Available data —
━━━━━━━━━━━━━━━━━━━━━━━━━━━━━━

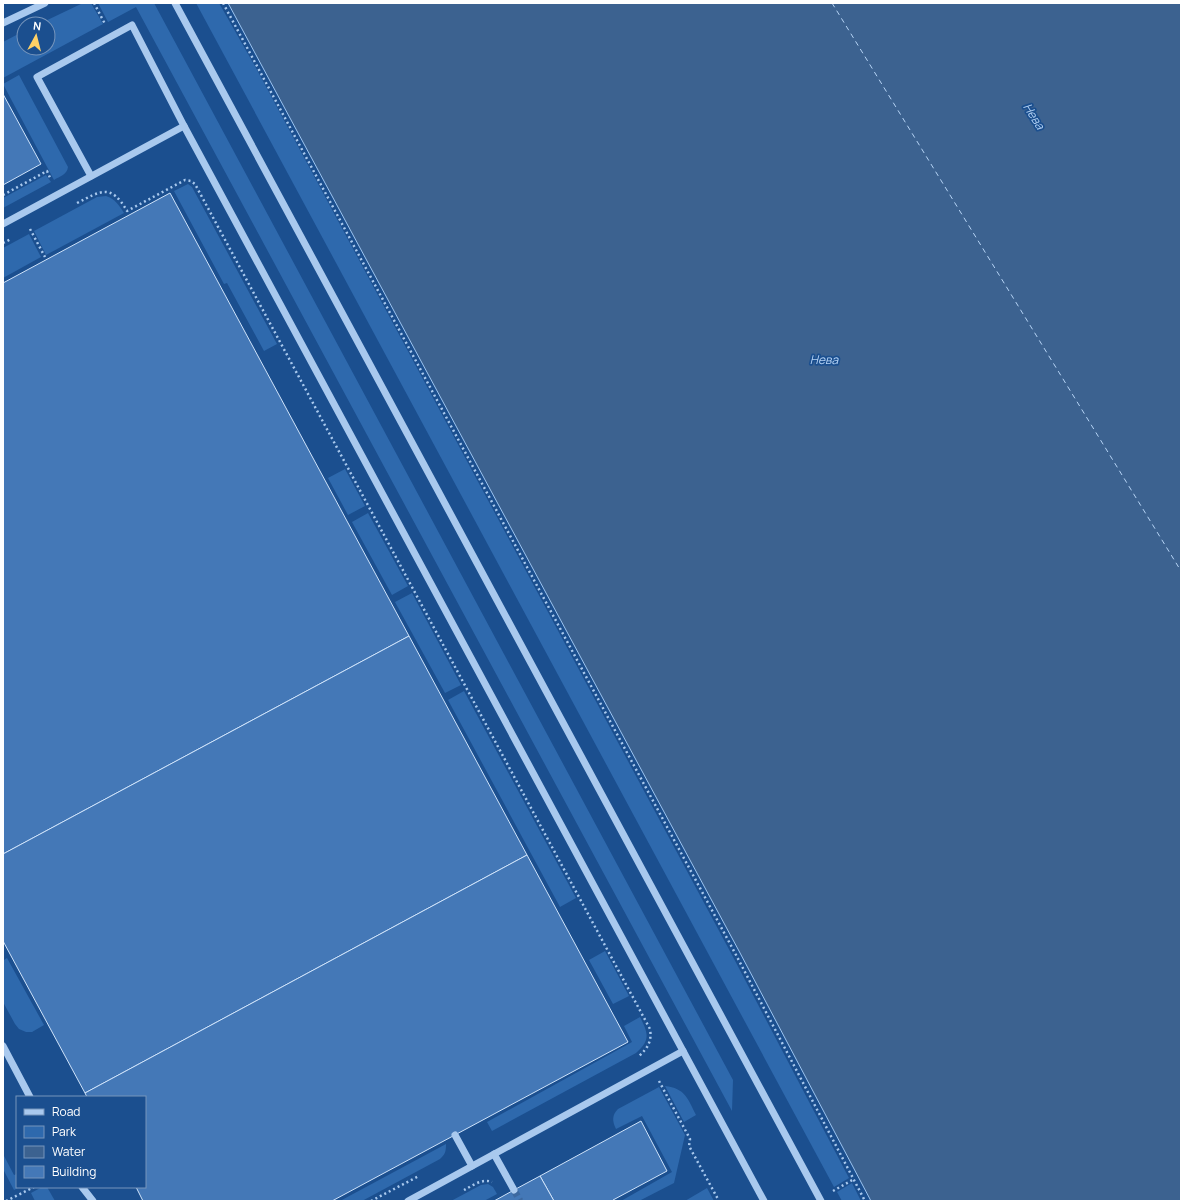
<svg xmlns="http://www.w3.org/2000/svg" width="1184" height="1204" viewBox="0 0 1184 1204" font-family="Manrope,sans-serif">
<rect width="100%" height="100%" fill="#1b4f8f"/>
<g fill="#2e69ad">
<path d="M83,3H91L103,24L3,78V42L24,31V48H48V24H39Z"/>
<path d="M98,3H154L733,1080L732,1111L136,7L108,22Z"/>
<path d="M196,3H219L256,68L732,955L849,1178L834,1187Z"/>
<path d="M19,75L68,167C67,175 60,176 54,180L3,84Z"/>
<path d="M46,175L51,182L3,208V198Z"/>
<path d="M188,184L192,187L277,344L264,351L227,283L224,284L174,191Z"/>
<path d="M106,196C115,199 119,205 124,213L46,255L34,231L97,197Z"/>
<path d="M29,234L41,257L3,278V248Z"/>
<path d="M345,469L365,506L348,515L328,478Z"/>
<path d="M368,513L408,586L392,595L352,522Z"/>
<path d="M412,593L461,685L445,693L395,602Z"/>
<path d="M464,691L576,898L560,907L448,700Z"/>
<path d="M605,951L629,996L613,1004L589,960Z"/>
<path d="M3,958L4,960L7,958L44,1025L32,1032H26L19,1029L15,1024L3,1002Z"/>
<path d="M640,1017C648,1033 651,1040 636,1053L492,1131L487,1122L632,1042L624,1026Z"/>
<path d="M665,1086C685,1088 688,1099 696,1115L684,1122Z"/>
<path d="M659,1087L685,1135L674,1183L639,1201H621L672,1172L642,1116L616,1129C612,1121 612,1115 618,1109Z"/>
<path d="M446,1144C446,1152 445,1154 440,1159L362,1201H340Z"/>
<path d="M3,1154L14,1175L17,1174V1187H20L14,1190L3,1169Z"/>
<path d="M852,1183L861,1201H842L837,1192Z"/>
<path d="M488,1184L493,1187L497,1194L484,1201H451L481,1185Z"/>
<path d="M42,1187H47L55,1201H35L31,1193Z"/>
<path d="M707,1188L714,1201H685Z"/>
</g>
<path fill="#3c6290" stroke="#9cc4f0" d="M228,3H1181V1201H871L739,951Z"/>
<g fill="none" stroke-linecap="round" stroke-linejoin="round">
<path stroke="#b5d3f5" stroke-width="1" stroke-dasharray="5 4" stroke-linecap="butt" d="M832,3L1181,571"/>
</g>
<g fill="#4478b7" stroke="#cfe3fa">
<path d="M3,94L41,164L3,185Z"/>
<path d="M170,193L409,636L3,854V283Z"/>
<path d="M409,636L527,855L85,1093L3,941V854Z"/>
<path d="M527,855L628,1042L332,1201H143L136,1187H145V1097H87L85,1093Z"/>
<path d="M641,1121L667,1171L613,1200L614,1201H554L540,1176Z"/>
<path d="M540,1176L554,1201H494L514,1190Z"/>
</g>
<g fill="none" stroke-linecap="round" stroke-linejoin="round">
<path stroke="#3d69a0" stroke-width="7" stroke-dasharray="7 3.5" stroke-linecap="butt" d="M514,1190L520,1201"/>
<g stroke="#a9c9ee" stroke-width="2.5" stroke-dasharray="2 3" stroke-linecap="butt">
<path d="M94,3L105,24"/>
<path d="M223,3L735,953L865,1201"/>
<path d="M3,195L47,171L51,180"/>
<path d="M77,203C101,191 111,183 127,211L185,180L191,181L195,184L650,1029C652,1041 648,1048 639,1056"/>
<path d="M30,229L45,257"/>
<path d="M3,243L11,239"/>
<path d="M659,1081L690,1139L689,1146L719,1201"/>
<path d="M464,1190C472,1186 482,1178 492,1182"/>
<path d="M833,1191L854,1179"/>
<path d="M6,1201L34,1187"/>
<path d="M371,1201L419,1176"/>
</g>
<g stroke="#a9c9ee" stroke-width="7">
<path d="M175,3L821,1201"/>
<path d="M3,23L45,3"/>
<path d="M91,176L37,77L132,25L184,126"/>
<path d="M3,224L184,126L764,1201"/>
<path d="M3,1046L30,1097"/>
<path d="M455,1135L472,1166"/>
<path d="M494,1154L514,1190"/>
<path d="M82,1187L93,1201"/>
<path d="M408,1201L683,1051"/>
</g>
</g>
<g text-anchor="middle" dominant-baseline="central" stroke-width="3.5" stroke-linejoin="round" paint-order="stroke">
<g font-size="12" font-style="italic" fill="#b5d3f5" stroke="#1b4f8f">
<text transform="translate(1034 116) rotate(58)">Нева</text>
<text x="824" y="359">Нева</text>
</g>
</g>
<rect width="1184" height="1204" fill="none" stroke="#ffffff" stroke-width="8"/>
<rect x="16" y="1096" width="130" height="92" fill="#1b4f8f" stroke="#7695bc"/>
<rect x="24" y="1109" width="20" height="6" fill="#a9c9ee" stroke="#7695bc"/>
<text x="52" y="1116" font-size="12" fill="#ffffff">Road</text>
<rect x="24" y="1126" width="20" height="12" fill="#2e69ad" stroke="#7695bc"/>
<text x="52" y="1136" font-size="12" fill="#ffffff">Park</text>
<rect x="24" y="1146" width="20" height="12" fill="#3c6290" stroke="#7695bc"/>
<text x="52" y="1156" font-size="12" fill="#ffffff">Water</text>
<rect x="24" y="1166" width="20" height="12" fill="#4478b7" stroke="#7695bc"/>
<text x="52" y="1176" font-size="12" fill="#ffffff">Building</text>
<g transform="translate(36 36) rotate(7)"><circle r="19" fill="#1b4f8f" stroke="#7695bc"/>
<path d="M0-3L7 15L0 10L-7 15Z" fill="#ffd166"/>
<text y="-6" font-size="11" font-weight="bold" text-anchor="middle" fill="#ffffff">N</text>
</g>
</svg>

━━━━━━━━━━━━━━━━━━━━━━━━━━━━━━

Work to be completed — Print the records above again exactly. Leave out the images.

Task output —
<svg xmlns="http://www.w3.org/2000/svg" width="1184" height="1204" viewBox="0 0 1184 1204" font-family="Manrope,sans-serif">
<rect width="100%" height="100%" fill="#1b4f8f"/>
<g fill="#2e69ad">
<path d="M83,3H91L103,24L3,78V42L24,31V48H48V24H39Z"/>
<path d="M98,3H154L733,1080L732,1111L136,7L108,22Z"/>
<path d="M196,3H219L256,68L732,955L849,1178L834,1187Z"/>
<path d="M19,75L68,167C67,175 60,176 54,180L3,84Z"/>
<path d="M46,175L51,182L3,208V198Z"/>
<path d="M188,184L192,187L277,344L264,351L227,283L224,284L174,191Z"/>
<path d="M106,196C115,199 119,205 124,213L46,255L34,231L97,197Z"/>
<path d="M29,234L41,257L3,278V248Z"/>
<path d="M345,469L365,506L348,515L328,478Z"/>
<path d="M368,513L408,586L392,595L352,522Z"/>
<path d="M412,593L461,685L445,693L395,602Z"/>
<path d="M464,691L576,898L560,907L448,700Z"/>
<path d="M605,951L629,996L613,1004L589,960Z"/>
<path d="M3,958L4,960L7,958L44,1025L32,1032H26L19,1029L15,1024L3,1002Z"/>
<path d="M640,1017C648,1033 651,1040 636,1053L492,1131L487,1122L632,1042L624,1026Z"/>
<path d="M665,1086C685,1088 688,1099 696,1115L684,1122Z"/>
<path d="M659,1087L685,1135L674,1183L639,1201H621L672,1172L642,1116L616,1129C612,1121 612,1115 618,1109Z"/>
<path d="M446,1144C446,1152 445,1154 440,1159L362,1201H340Z"/>
<path d="M3,1154L14,1175L17,1174V1187H20L14,1190L3,1169Z"/>
<path d="M852,1183L861,1201H842L837,1192Z"/>
<path d="M488,1184L493,1187L497,1194L484,1201H451L481,1185Z"/>
<path d="M42,1187H47L55,1201H35L31,1193Z"/>
<path d="M707,1188L714,1201H685Z"/>
</g>
<path fill="#3c6290" stroke="#9cc4f0" d="M228,3H1181V1201H871L739,951Z"/>
<g fill="none" stroke-linecap="round" stroke-linejoin="round">
<path stroke="#b5d3f5" stroke-width="1" stroke-dasharray="5 4" stroke-linecap="butt" d="M832,3L1181,571"/>
</g>
<g fill="#4478b7" stroke="#cfe3fa">
<path d="M3,94L41,164L3,185Z"/>
<path d="M170,193L409,636L3,854V283Z"/>
<path d="M409,636L527,855L85,1093L3,941V854Z"/>
<path d="M527,855L628,1042L332,1201H143L136,1187H145V1097H87L85,1093Z"/>
<path d="M641,1121L667,1171L613,1200L614,1201H554L540,1176Z"/>
<path d="M540,1176L554,1201H494L514,1190Z"/>
</g>
<g fill="none" stroke-linecap="round" stroke-linejoin="round">
<path stroke="#3d69a0" stroke-width="7" stroke-dasharray="7 3.5" stroke-linecap="butt" d="M514,1190L520,1201"/>
<g stroke="#a9c9ee" stroke-width="2.5" stroke-dasharray="2 3" stroke-linecap="butt">
<path d="M94,3L105,24"/>
<path d="M223,3L735,953L865,1201"/>
<path d="M3,195L47,171L51,180"/>
<path d="M77,203C101,191 111,183 127,211L185,180L191,181L195,184L650,1029C652,1041 648,1048 639,1056"/>
<path d="M30,229L45,257"/>
<path d="M3,243L11,239"/>
<path d="M659,1081L690,1139L689,1146L719,1201"/>
<path d="M464,1190C472,1186 482,1178 492,1182"/>
<path d="M833,1191L854,1179"/>
<path d="M6,1201L34,1187"/>
<path d="M371,1201L419,1176"/>
</g>
<g stroke="#a9c9ee" stroke-width="7">
<path d="M175,3L821,1201"/>
<path d="M3,23L45,3"/>
<path d="M91,176L37,77L132,25L184,126"/>
<path d="M3,224L184,126L764,1201"/>
<path d="M3,1046L30,1097"/>
<path d="M455,1135L472,1166"/>
<path d="M494,1154L514,1190"/>
<path d="M82,1187L93,1201"/>
<path d="M408,1201L683,1051"/>
</g>
</g>
<g text-anchor="middle" dominant-baseline="central" stroke-width="3.5" stroke-linejoin="round" paint-order="stroke">
<g font-size="12" font-style="italic" fill="#b5d3f5" stroke="#1b4f8f">
<text transform="translate(1034 116) rotate(58)">Нева</text>
<text x="824" y="359">Нева</text>
</g>
</g>
<rect width="1184" height="1204" fill="none" stroke="#ffffff" stroke-width="8"/>
<rect x="16" y="1096" width="130" height="92" fill="#1b4f8f" stroke="#7695bc"/>
<rect x="24" y="1109" width="20" height="6" fill="#a9c9ee" stroke="#7695bc"/>
<text x="52" y="1116" font-size="12" fill="#ffffff">Road</text>
<rect x="24" y="1126" width="20" height="12" fill="#2e69ad" stroke="#7695bc"/>
<text x="52" y="1136" font-size="12" fill="#ffffff">Park</text>
<rect x="24" y="1146" width="20" height="12" fill="#3c6290" stroke="#7695bc"/>
<text x="52" y="1156" font-size="12" fill="#ffffff">Water</text>
<rect x="24" y="1166" width="20" height="12" fill="#4478b7" stroke="#7695bc"/>
<text x="52" y="1176" font-size="12" fill="#ffffff">Building</text>
<g transform="translate(36 36) rotate(7)"><circle r="19" fill="#1b4f8f" stroke="#7695bc"/>
<path d="M0-3L7 15L0 10L-7 15Z" fill="#ffd166"/>
<text y="-6" font-size="11" font-weight="bold" text-anchor="middle" fill="#ffffff">N</text>
</g>
</svg>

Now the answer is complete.